UK supply chain woes continue as M&S blames EHC officials

Posted: 9 September 2021 | | No comments yet

Marks and Spencer has flagged up difficulties with Export Health Certificates as a potential cause for the UK’s supply chain difficulties, which show no signs of stopping.

M&S lorry

M&S is warning of food shortages if supply chain problems are not ironed out soon

The UK’s supply chain difficulties have continued into September, as high-street retailer Marks and Spencer warned of a range of new problems for food imports into the UK.

In a letter issued to suppliers, the retailer claimed that some UK and EU bodies were not ready for new paperwork needed once the grace period on import checks ends – though there murmurs that this might be extended beyond the 1 October deadline.

The letter, first reported by The Times, mentions a range of issues that are potentially holding up imports, from a lack of vets available to issue Export Health Certificates (EHCs), to regulations not being translated into local languages.

Concerns were also raised over the working patterns of some officials who issue EHCs, which M&S claims sometimes only work Monday to Friday.

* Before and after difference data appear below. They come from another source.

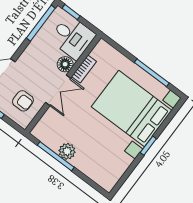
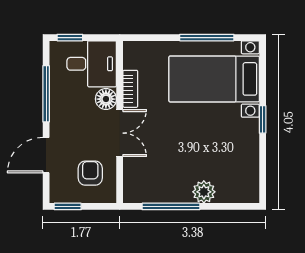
window: (41, 23) -> (46, 94), moved
armchair: (23, 101) -> (90, 173), turned -90
bed with nightstands: (132, 109) -> (214, 79), width x0.73
plant: (67, 151) -> (204, 192), moved

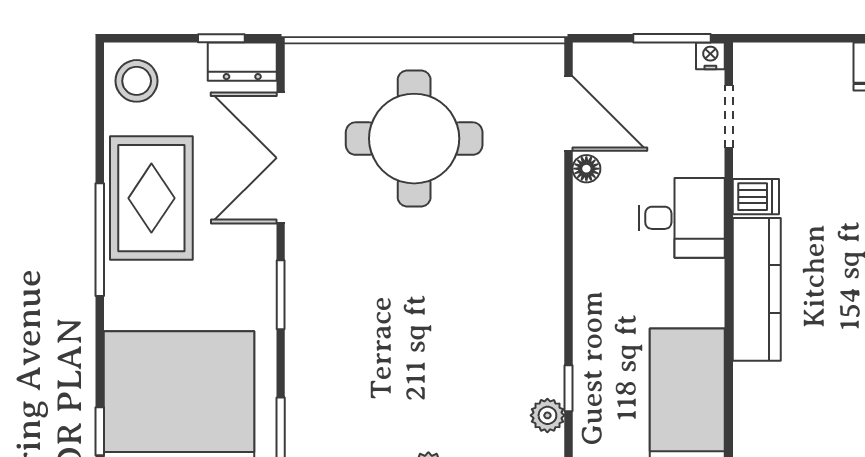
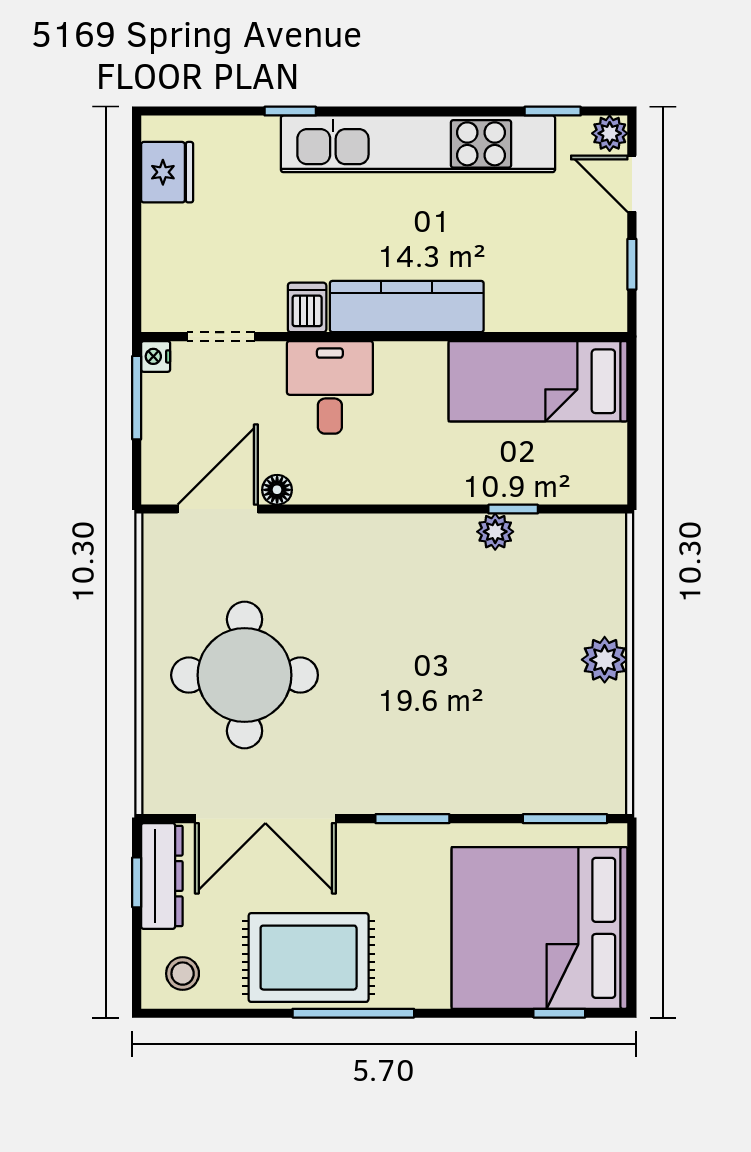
dresser: (242, 62) -> (162, 876), width x1.44
stool: (137, 81) -> (183, 974), width x0.73, depth x0.73
plant: (547, 415) -> (495, 532), moved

“Modern food systems rely on importing food seven days a week – this working pattern will cause significant disruption to that import schedule and exacerbate the HGV driver shortage,” the letter reads.

The problem could get worse before it gets better too, particularly at the Northern Ireland border. Currently imports are subject to only light checks, but this will change once the grace period ends.

M&S is not the only retailer to bit hit by supply chain troubles though. McDonalds was unable to offer milkshakes at its GB restaurants last month, and the meat sector has been repeatedly hit by supply chain difficulties caused by both haulier shortages as well as absences enforced by the so-called “pingdemic”.

Meanwhile, pub chain JD Wetherspoon has also been unable to escape the supply chain disruption, with the hospitality giant reporting shortages of both food items and some beers. Heineken, Carling, and Coors were among the brands affected by the shortages, with owner and prominent Brexit-supporter Tim Martin said were down to industrial action – though Heineken has maintained a shortage of hauliers is to blame.

With the busy Christmas retail period coming up, retailers will no doubt be anxious to iron out these difficulties as soon as possible, or risk not having festive favourites on the shelves by the times December rolls around.